Van Gils is motivated to show students how migratory birds expose the worldwide connection of ecosystems. Photo: Anneke Hymmen

Van Gils is fascinated by the way migratory birds embody global connections. Van Gils: ‘Migratory shorebirds connect the far North with our Wadden Sea, with Africa, and ultimately with our entire planet.’ Too often research is focussed on small areas and seemingly isolated topics. Van Gils is motivated to teach students and future researchers that ecosystems are not independent systems and that migratory birds expose their worldwide connection. Van Gils: ‘The birds play an intricate role in connecting terrestrial to marine ecosystems on a global scale, and the research contributes to evidence-based conservation of coastal shorebirds in our rapidly changing world.’

Along the flyway

The ecologist emphasizes the importance of not only teaching Global Change Ecology at the University in Groningen, and at the NIOZ research facilities on Texel, but also along the flyway involving both local students and students from UG/NIOZ. He expects that new, technological breakthroughs will provide this next generation with research opportunities that we can now only dream about. ‘Satellite tags that we currently use to track birds on their migration will become even smaller and “smarter”. In addition to revealing the precise locations of the birds, they will give us clues about their behaviour’.
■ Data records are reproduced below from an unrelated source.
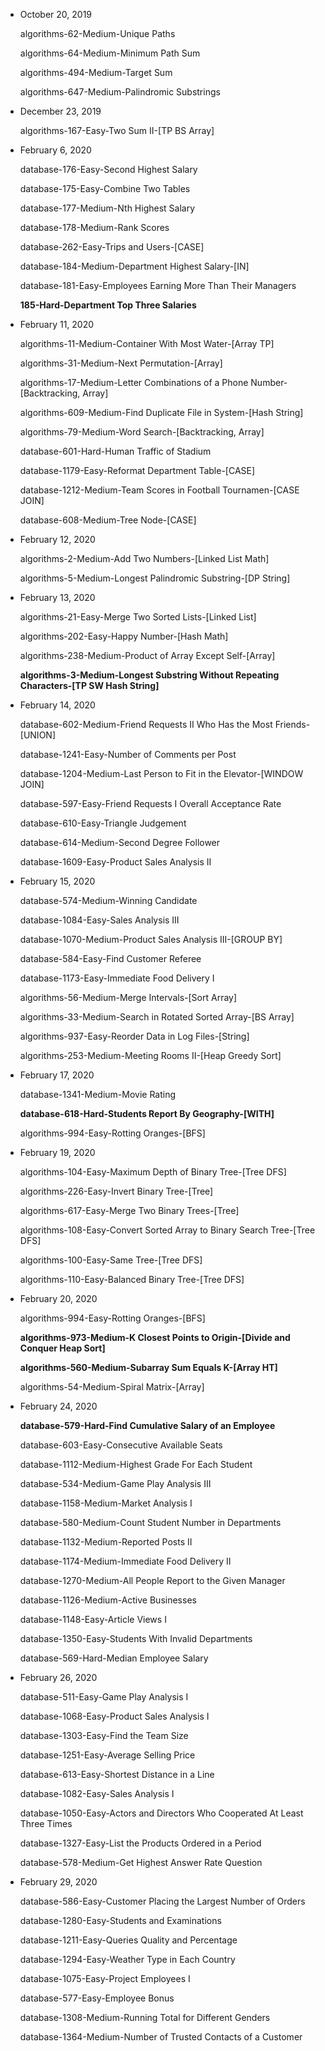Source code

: - October 20, 2019

  algorithms-62-Medium-Unique Paths

  algorithms-64-Medium-Minimum Path Sum

  algorithms-494-Medium-Target Sum

  algorithms-647-Medium-Palindromic Substrings

- December 23, 2019

  algorithms-167-Easy-Two Sum II-[TP BS Array]
  
- February 6, 2020

  database-176-Easy-Second Highest Salary

  database-175-Easy-Combine Two Tables

  database-177-Medium-Nth Highest Salary

  database-178-Medium-Rank Scores

  database-262-Easy-Trips and Users-[CASE]

  database-184-Medium-Department Highest Salary-[IN]

  database-181-Easy-Employees Earning More Than Their Managers

  **185-Hard-Department Top Three Salaries**

- February 11, 2020

  algorithms-11-Medium-Container With Most Water-[Array TP]

  algorithms-31-Medium-Next Permutation-[Array]

  algorithms-17-Medium-Letter Combinations of a Phone Number-[Backtracking, Array]

  algorithms-609-Medium-Find Duplicate File in System-[Hash String]

  algorithms-79-Medium-Word Search-[Backtracking, Array]

  database-601-Hard-Human Traffic of Stadium    

  database-1179-Easy-Reformat Department Table-[CASE]    

  database-1212-Medium-Team Scores in Football Tournamen-[CASE JOIN]

  database-608-Medium-Tree Node-[CASE]

- February 12, 2020

  algorithms-2-Medium-Add Two Numbers-[Linked List Math]

  algorithms-5-Medium-Longest Palindromic Substring-[DP String]

- February 13, 2020

  algorithms-21-Easy-Merge Two Sorted Lists-[Linked List]

  algorithms-202-Easy-Happy Number-[Hash Math]

  algorithms-238-Medium-Product of Array Except Self-[Array]

  **algorithms-3-Medium-Longest Substring Without Repeating Characters-[TP SW Hash String]**

- February 14, 2020

  database-602-Medium-Friend Requests II Who Has the Most Friends-[UNION]

  database-1241-Easy-Number of Comments per Post

  database-1204-Medium-Last Person to Fit in the Elevator-[WINDOW JOIN]

  database-597-Easy-Friend Requests I Overall Acceptance Rate

  database-610-Easy-Triangle Judgement

  database-614-Medium-Second Degree Follower

  database-1609-Easy-Product Sales Analysis II

- February 15, 2020
  
  database-574-Medium-Winning Candidate

  database-1084-Easy-Sales Analysis III

  database-1070-Medium-Product Sales Analysis III-[GROUP BY]

  database-584-Easy-Find Customer Referee
  
  database-1173-Easy-Immediate Food Delivery I

  algorithms-56-Medium-Merge Intervals-[Sort Array]

  algorithms-33-Medium-Search in Rotated Sorted Array-[BS Array]

  algorithms-937-Easy-Reorder Data in Log Files-[String]

  algorithms-253-Medium-Meeting Rooms II-[Heap Greedy Sort]

- February 17, 2020

  database-1341-Medium-Movie Rating

  **database-618-Hard-Students Report By Geography-[WITH]**

  algorithms-994-Easy-Rotting Oranges-[BFS]

- February 19, 2020

  algorithms-104-Easy-Maximum Depth of Binary Tree-[Tree DFS]

  algorithms-226-Easy-Invert Binary Tree-[Tree]

  algorithms-617-Easy-Merge Two Binary Trees-[Tree]

  algorithms-108-Easy-Convert Sorted Array to Binary Search Tree-[Tree DFS]

  algorithms-100-Easy-Same Tree-[Tree DFS]

  algorithms-110-Easy-Balanced Binary Tree-[Tree DFS]

- February 20, 2020

  algorithms-994-Easy-Rotting Oranges-[BFS]

  **algorithms-973-Medium-K Closest Points to Origin-[Divide and Conquer Heap Sort]**

  **algorithms-560-Medium-Subarray Sum Equals K-[Array HT]**

  algorithms-54-Medium-Spiral Matrix-[Array]

- February 24, 2020
  
  **database-579-Hard-Find Cumulative Salary of an Employee**

  database-603-Easy-Consecutive Available Seats

  database-1112-Medium-Highest Grade For Each Student

  database-534-Medium-Game Play Analysis III

  database-1158-Medium-Market Analysis I

  database-580-Medium-Count Student Number in Departments

  database-1132-Medium-Reported Posts II

  database-1174-Medium-Immediate Food Delivery II

  database-1270-Medium-All People Report to the Given Manager

  database-1126-Medium-Active Businesses

  database-1148-Easy-Article Views I

  database-1350-Easy-Students With Invalid Departments

  database-569-Hard-Median Employee Salary

- February 26, 2020

  database-511-Easy-Game Play Analysis I

  database-1068-Easy-Product Sales Analysis I

  database-1303-Easy-Find the Team Size

  database-1251-Easy-Average Selling Price

  database-613-Easy-Shortest Distance in a Line

  database-1082-Easy-Sales Analysis I

  database-1050-Easy-Actors and Directors Who Cooperated At Least Three Times

  database-1327-Easy-List the Products Ordered in a Period

  database-578-Medium-Get Highest Answer Rate Question

- February 29, 2020
  
  database-586-Easy-Customer Placing the Largest Number of Orders

  database-1280-Easy-Students and Examinations

  database-1211-Easy-Queries Quality and Percentage

  database-1294-Easy-Weather Type in Each Country

  database-1075-Easy-Project Employees I

  database-577-Easy-Employee Bonus

  database-1308-Medium-Running Total for Different Genders

  database-1364-Medium-Number of Trusted Contacts of a Customer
The tiny transmitter on the red knot’s back, is just one example of how technology creates new opportunities to track migratory birds. Photo: Jort van Gils
Evolution in action

Technology supports this research, but it can’t replace the importance of hands-on fieldwork and observation. Van Gils: ‘It is important that biologists continue to ‘get their feet wet’.' The research at the University of Groningen will focus on a better fundamental understanding of how food abundance affects individuals and populations of shorebirds on local and global scales. Van Gils: ‘Over the past 35 years, we have seen red knots gradually become smaller as a response to climate change. Nevertheless, the birds with the highest chance of survival on their West-African winter grounds are those that, despite their shrunken body, still have a relatively long beak. Here, we see evolution in action, and that is fascinating.’

Over the past 35 years, red knots have gradually become smaller. This might be due to insects emerging from the soil earlier at the rapidly warming Siberian breeding grounds; too early for the chicks to grow to full adult body size. Photo: Thomas Lameris.